**Статья**
####

Событие духовной, или первозданной реальности существует не столько как факт, сколько как столкновение фактов, которые до некоторой степени противоречат друг другу. Однако для нас важно не столько то, что факты духовной реальности вступают в противоречие, сколько то, что они способны приоткрывать разные стороны сокровенного бытия. Событие духовной реальности существует в виде множества версий, ни одна из которых не может быть окончательной, а главное – единственной. К тому же самые важные события духовной реальности имеют место и в эмпирической истории, которую пишут пристрастные свидетели. Комментируя Евангелие от Иоанна, А. Лопухин отмечает, что четвертое Евангелие, с одной стороны, обходит молчанием некоторые события, как уже достаточно известные из трех первых Евангелий, с другой стороны, восполняет эти последние, излагая события, в них не упомянутые. Четвертое Евангелие, по словам А. Лопухина, отлично от трех синоптических как по слогу, более высокому и таинственному, так и по содержанию[318].

####

**Исходные данные**
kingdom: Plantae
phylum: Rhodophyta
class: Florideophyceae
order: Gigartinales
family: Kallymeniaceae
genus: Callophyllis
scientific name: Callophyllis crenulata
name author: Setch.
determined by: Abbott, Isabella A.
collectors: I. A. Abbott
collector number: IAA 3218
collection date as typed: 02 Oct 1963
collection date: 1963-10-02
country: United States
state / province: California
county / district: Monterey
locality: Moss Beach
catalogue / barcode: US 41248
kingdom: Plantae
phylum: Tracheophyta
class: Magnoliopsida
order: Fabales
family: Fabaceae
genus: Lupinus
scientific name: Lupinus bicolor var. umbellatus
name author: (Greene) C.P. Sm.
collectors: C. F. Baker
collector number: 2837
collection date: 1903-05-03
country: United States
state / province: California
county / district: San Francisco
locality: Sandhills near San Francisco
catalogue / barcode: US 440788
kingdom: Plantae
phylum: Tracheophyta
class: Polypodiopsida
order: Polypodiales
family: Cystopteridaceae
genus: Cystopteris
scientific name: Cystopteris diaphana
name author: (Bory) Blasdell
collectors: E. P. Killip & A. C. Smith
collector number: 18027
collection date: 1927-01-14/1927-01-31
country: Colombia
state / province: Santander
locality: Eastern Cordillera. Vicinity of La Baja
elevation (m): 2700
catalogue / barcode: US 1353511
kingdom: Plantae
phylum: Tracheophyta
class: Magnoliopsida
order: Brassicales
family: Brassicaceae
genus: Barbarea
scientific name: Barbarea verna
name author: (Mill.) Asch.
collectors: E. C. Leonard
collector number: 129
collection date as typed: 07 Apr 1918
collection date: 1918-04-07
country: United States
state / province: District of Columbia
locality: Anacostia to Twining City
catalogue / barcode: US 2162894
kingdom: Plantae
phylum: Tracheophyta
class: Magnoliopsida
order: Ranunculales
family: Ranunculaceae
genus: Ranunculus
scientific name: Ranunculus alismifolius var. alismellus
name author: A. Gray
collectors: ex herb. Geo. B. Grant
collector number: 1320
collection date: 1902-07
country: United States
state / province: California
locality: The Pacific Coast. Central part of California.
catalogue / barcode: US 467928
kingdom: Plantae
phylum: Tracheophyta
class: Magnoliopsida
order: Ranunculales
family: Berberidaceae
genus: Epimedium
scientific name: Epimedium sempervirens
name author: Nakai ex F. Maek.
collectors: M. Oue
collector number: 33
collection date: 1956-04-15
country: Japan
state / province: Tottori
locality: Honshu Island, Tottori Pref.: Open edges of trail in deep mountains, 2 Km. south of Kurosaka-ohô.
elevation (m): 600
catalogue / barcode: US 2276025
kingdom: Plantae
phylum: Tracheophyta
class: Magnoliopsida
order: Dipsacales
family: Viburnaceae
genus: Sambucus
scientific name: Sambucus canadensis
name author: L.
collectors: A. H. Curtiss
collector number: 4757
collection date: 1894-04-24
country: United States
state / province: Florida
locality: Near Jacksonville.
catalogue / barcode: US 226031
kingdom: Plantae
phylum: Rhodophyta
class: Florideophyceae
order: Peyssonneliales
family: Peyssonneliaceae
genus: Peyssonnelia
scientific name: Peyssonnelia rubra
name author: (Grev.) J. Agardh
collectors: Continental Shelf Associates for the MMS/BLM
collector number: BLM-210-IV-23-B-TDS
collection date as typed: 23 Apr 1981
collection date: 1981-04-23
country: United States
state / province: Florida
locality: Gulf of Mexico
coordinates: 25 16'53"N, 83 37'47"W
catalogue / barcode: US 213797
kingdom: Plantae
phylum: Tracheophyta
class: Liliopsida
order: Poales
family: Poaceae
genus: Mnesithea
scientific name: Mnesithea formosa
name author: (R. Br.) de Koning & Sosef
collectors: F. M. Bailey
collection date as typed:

####

**Письменное задание A**
Перечислите все особенности четвертого Евангелия по сравнению с тремя первыми (синоптическими), которые в статье приводятся со ссылкой на А. Лопухина.
**Письменное задание B**
Перепишите дословно записи с самой первой строки до строки, содержащей «collector number: IAA 3218», включая обе крайние строки.

**Результат задания A**
- Обходит молчанием некоторые события, как уже достаточно известные из трех первых Евангелий.
- Восполняет три первых Евангелия, излагая события, в них не упомянутые.
- Отличается слогом, более высоким и таинственным.
- Отличается содержанием.

**Результат задания B**
kingdom: Plantae
phylum: Rhodophyta
class: Florideophyceae
order: Gigartinales
family: Kallymeniaceae
genus: Callophyllis
scientific name: Callophyllis crenulata
name author: Setch.
determined by: Abbott, Isabella A.
collectors: I. A. Abbott
collector number: IAA 3218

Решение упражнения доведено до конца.